The regulation of blood glucose levels by insulin is achieved mainly by increased glucose transport exclusively into adipose and skeletal muscle tissue; De Fronzo et al. (1981) Diabetes 30:1000–1007 and James et al. (1985) Am. J. Physiol. 248:E567–E574. These are the only two tissues that express a specific isoform of the glucose transporter, GLUT4, which mediates the hormonal effect of insulin (for reviews of glucose transporter isoforms and their expression, see Deveskar and Mueckler (1992) Pediatr. Res. 31:1–13; Bell et al. (1993) J. Biol. Chem. 268:3352–3356; and Baldwin (1993) Biochim. Biophys. Acta 1154:17–49). The mechanism of glucose transport activation by insulin is the hormone-dependent enhancement of the rate of GLUT4 translocation from intracellular storage vesicles to the plasma membrane in such a way that the concentration of the transporter on the cell surface increases 10- to 40-fold, depending on the cell type and method of measurement (Zorzono et al. (1989) J. Biol. Chem. 264:12358–12363; Holman et al. (1990) J. Biol. Chem. 265:18172–18179; Slot et al. (1991) J. Biol. Chem. 113:123–135; Slot et al. (1991) Proc. Nat'l. Acad. Sci. USA 88:7815–7819; and Smith et al. (1991) Proc. Nat'l. Acad. Sci. USA 88:6893–6897). Glucose uptake is increased proportionally to the increment of GLUT4 molecules in the plasma membrane, suggesting that redistribution of transporters is the main, if not only, mechanism that accounts for this effect, Kandror and Pilch (1994) Proc. Nat'l. Acad. Sca USA 91:8017–8021.
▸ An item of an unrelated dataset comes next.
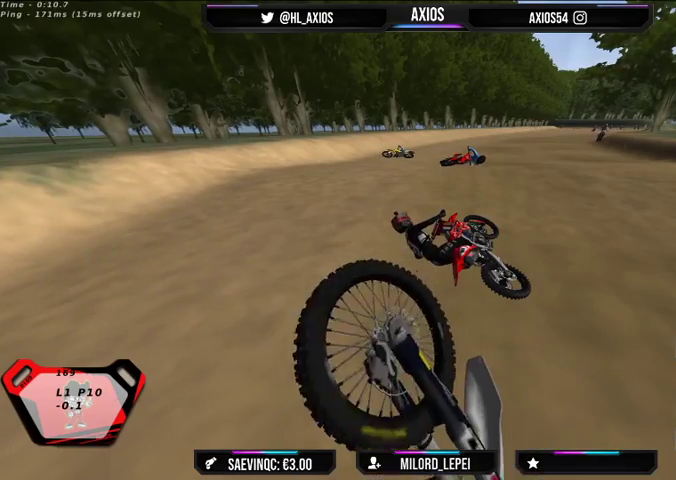
{"buttons": [], "left_stick": "right", "right_stick": "center", "events": [[333, "left_stick", "right"]]}
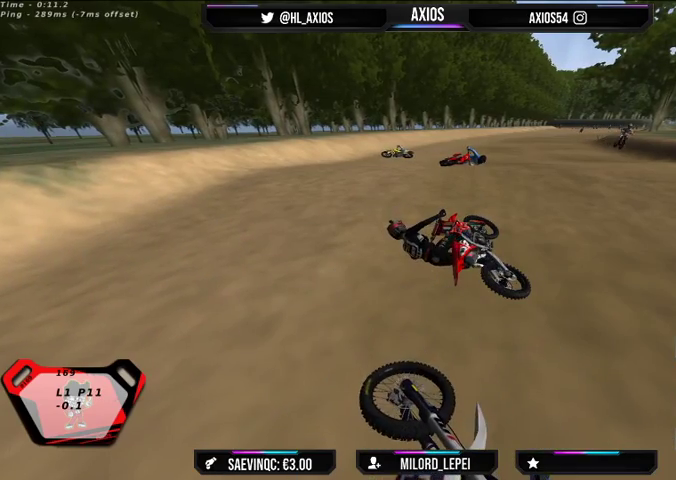
{"buttons": [], "left_stick": "right", "right_stick": "center", "events": []}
It is believed that GLUT4 recycles in cells as a constituent of tissue-specific secretory-like microsomal structures, known as “GLUT4-containing vesicles”. In addition to GLUT 4, these vesicles have also been determined to include phosphatidylinositol 4-kinase, Del Vecchio and Pilch (1991) J. Biol. Chem. 266:13278–13283; vesicle-associated membrane proteins (“VAMPS”), Cain et al. (1992) J. Biol. Chem. 267:11681–11684; secretory component-associated membrane proteins (“SCAMPS”), Thoidis et al. (1993) J. Biol. Chem. 268:11691–11696; and Laurie et al. (1993) J. Biol. Chem. 268:19110–19117; and low molecular weight GTP-binding proteins of the Rab family, Cormont et al. (1993) J. Biol. Chem. 268:19491–19497. In addition to the proteins enumerated above, a novel zinc-dependent protease named insulin-responsive aminopeptidase (“IRAP”) has been identified and characterized as an important component of GLUT4-containing vesicles (designated previously as gp160, Kandror and Pilch (1994) Proc. Nat'l. Acad. Sca USA 91:8017–8021; Kandror et al. (1994) J. Biol. Chem. 269:30777–30780; and vp165, Keller et al. (1995) J. Biol. Chem. 270:23612–23618. Structurally, IRAP contains a 109-amino acid amino-terminal end which projects into the cytoplasm, a single 22-amino acid transmembrane domain, and a large catalytic domain within the lumen of the vesicle which is responsible for the protein's enzymatic activity, Keller et al. (1995) J. Biol. Chem. 270:23612–23618. In the basal state, IRAP is primarily located intracellularly, like GLUT4, but is markedly translocated to the cell surface in response to insulin, Mastick et al. (1994) J. Biol. Chem. 269:6089–6092; Kandror and Pilch (1994) Proc. Nat'l. Acad. Sca USA 91:8017–8021; Ross et al. (1996) J. Biol. Chem. 271:3328–3332; and Ross et al. (1997) Biochem. Biophys. Res. Commun. (1997) 239:247–251. Furthermore, it has been suggested that the amino terminus of IRAP, which contains two dileucine motifs and several acidic regions similar to those that occur in GLUT4, functions in the regulation of intracellular trafficking and retention of GLUT4; Waters et al. (1997) J. Biol. Chem. 272:23323–23327.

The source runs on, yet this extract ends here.